Willfulness Versus Expectation
This week we consider another view on the issue of whether some contractual breaches are such that additional remedies should be imposed by the courts, beyond the traditional damages for breach of contract.
In other words, Is some conduct sufficiently wrongful that a court should have the right to impose additional damages to deter such wrongful acts? The law of fiduciary duties answers “Yes – courts should award additional damages by way of deterrence.” Does this analysis hold weight in a contractual setting?
Professors Steve Thel and Peter Siegelman state that, in the context of a contractual breach, “Willfulness matters [ ] because it identifies those breaches that should be prevented or deterred – that is, all breaches that could have been avoided at little or no cost to the promisor.”
Now, I agree that wilfulness matters, but I believe that the reason why is tied to the relationship between the parties. Thel and Siegelman instead posit that “when willfulness [ ] is present, courts rightly award remedies that serve to deprive the promisor of any incentive to breach and to assure the promisee of getting full expectation.” Thus, they tie “deterrence damages” to the relative ease by which a party could have avoided breach.
Professors Thel and Siegelman acknowledge that “contract law generally does not concern itself with the morality of breach in any direct way. People enter into contracts in hopes that the promises made to them will be kept, and when a promise is broken, the promisee’s injury is typically the same whatever the reason for the breach. A disappointed promisee ought to be satisfied with full expectation, regardless of what motivated the breach.”
Good point, and an analysis often relied upon by judges. However, “while contracting parties will agree upon different levels of commitment in different situations, they will almost always agree that some breaches are out of bounds.”
That’s the $64 question. What kinds of breach fall outside of societal norms? I think that looking at the conduct inherent in the breach can lead to inconsistent results. Contract law is, after all, greatly concerned with consistency. In my view, certain kinds of contractual relationship lead to greater reliance by one of the parties, and therefore the law should impose a higher standard of duty on the breaching party. This is similar to the concept applied to fiduciaries.

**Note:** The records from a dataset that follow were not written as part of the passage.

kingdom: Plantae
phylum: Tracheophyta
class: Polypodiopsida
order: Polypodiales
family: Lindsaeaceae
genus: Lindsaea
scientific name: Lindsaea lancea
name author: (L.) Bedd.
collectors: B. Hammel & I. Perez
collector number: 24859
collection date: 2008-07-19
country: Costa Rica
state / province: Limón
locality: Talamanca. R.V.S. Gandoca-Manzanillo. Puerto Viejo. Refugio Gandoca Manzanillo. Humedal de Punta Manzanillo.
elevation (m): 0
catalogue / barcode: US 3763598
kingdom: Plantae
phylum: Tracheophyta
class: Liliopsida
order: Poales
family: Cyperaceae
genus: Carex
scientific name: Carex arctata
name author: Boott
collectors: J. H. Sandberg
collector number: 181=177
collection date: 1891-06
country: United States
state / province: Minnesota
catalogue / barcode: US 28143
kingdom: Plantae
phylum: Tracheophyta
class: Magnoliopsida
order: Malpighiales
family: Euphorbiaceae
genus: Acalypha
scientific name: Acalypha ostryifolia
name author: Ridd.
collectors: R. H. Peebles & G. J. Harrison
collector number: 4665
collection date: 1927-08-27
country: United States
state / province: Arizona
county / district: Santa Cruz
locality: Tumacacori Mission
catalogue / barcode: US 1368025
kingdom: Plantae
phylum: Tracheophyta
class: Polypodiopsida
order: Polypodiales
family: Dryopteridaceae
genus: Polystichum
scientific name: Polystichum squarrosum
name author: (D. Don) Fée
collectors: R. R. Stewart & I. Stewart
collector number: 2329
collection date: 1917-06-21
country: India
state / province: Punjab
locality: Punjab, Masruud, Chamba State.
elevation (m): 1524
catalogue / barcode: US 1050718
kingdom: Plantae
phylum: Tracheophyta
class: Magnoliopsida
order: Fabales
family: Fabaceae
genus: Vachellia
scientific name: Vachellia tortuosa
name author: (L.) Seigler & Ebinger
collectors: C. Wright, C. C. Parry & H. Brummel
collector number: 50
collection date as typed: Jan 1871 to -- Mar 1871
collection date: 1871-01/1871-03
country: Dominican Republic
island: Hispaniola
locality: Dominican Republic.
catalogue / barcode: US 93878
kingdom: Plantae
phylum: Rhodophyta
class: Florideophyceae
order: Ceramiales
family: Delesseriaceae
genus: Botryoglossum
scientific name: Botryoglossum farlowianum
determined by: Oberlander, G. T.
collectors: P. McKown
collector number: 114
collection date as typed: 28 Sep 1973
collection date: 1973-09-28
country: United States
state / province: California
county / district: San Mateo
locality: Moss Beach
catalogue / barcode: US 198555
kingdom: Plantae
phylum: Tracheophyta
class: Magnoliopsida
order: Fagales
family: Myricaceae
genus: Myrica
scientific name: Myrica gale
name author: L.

Professors Thel and Siegelman work from a well-known case involving a construction project in which the contractor failed to use the materials specified by the contract. “Imagine a variant in which the contract calls for Reading pipe, but the builder deliberately substitutes Cohoes, which is cheaper (but just as good), with the intent of keeping the savings. Should this be treated as a willful breach? We suggest that it should be.”
Why? In my view, the reason why is because the property owner placed additional reliance on the contractor and could not defend himself. According to Thel and Siegelman, ”since the two brands are of identical quality, both builder and owner could be made better off by a breach that substitutes cheaper Cohoes for more-expensive Reading and splits the savings between the two parties . . . That would provide the appropriate party with incentives to look for cheaper materials, and would result in lower contract price.”
Yet, the cost of policing the behavior of the breaching party rises dramatically, and places an undue burden on the property owner. State Thel and Siegelman, “the problem, of course, is that a builder will have an incentive to substitute not just cheaper but functionally identical materials, but also cheaper inferior ones.”
In a 1906 case, Justice Cardozo wrote that “There is no general license to install whatever, in the builder’s judgment, may be regarded as ‘just as good’.” Similarly, the court in Groves v. John Wunder Co. explained that “defendant’s breach . . . was wilful. There was nothing of good faith about it. Hence, that the decision below handsomely rewards bad faith and deliberate breach of contract is obvious. That is not allowable.”
Professors Thel and Siegelman conclude that “this is especially true in a construction contract, where such substitute materials are easy to find and substitutions are often difficult to detect. In the face of this problem, treating the breach as willful and awarding the owner the cost-of-correction measure provides the appropriate incentives for the builder to inform the owner of the opportunity for savings, and to negotiate for consent to deviate from the contract.”
Yet, I think the argument is better cast in terms of the relationship between the parties. A building owner places substantial reliance on the contractor. The law should support such reliance, which is the reason why extra-contractual damages should be awarded for wilful breach.
(Steve Thel and Peter Siegelman, Willfulness Versus Expectation: A Promisor-Based Defense of Willful Breach Doctrine, in Michigan Law Review (June 2009), Vol. 107, No. 8, p. 1517.)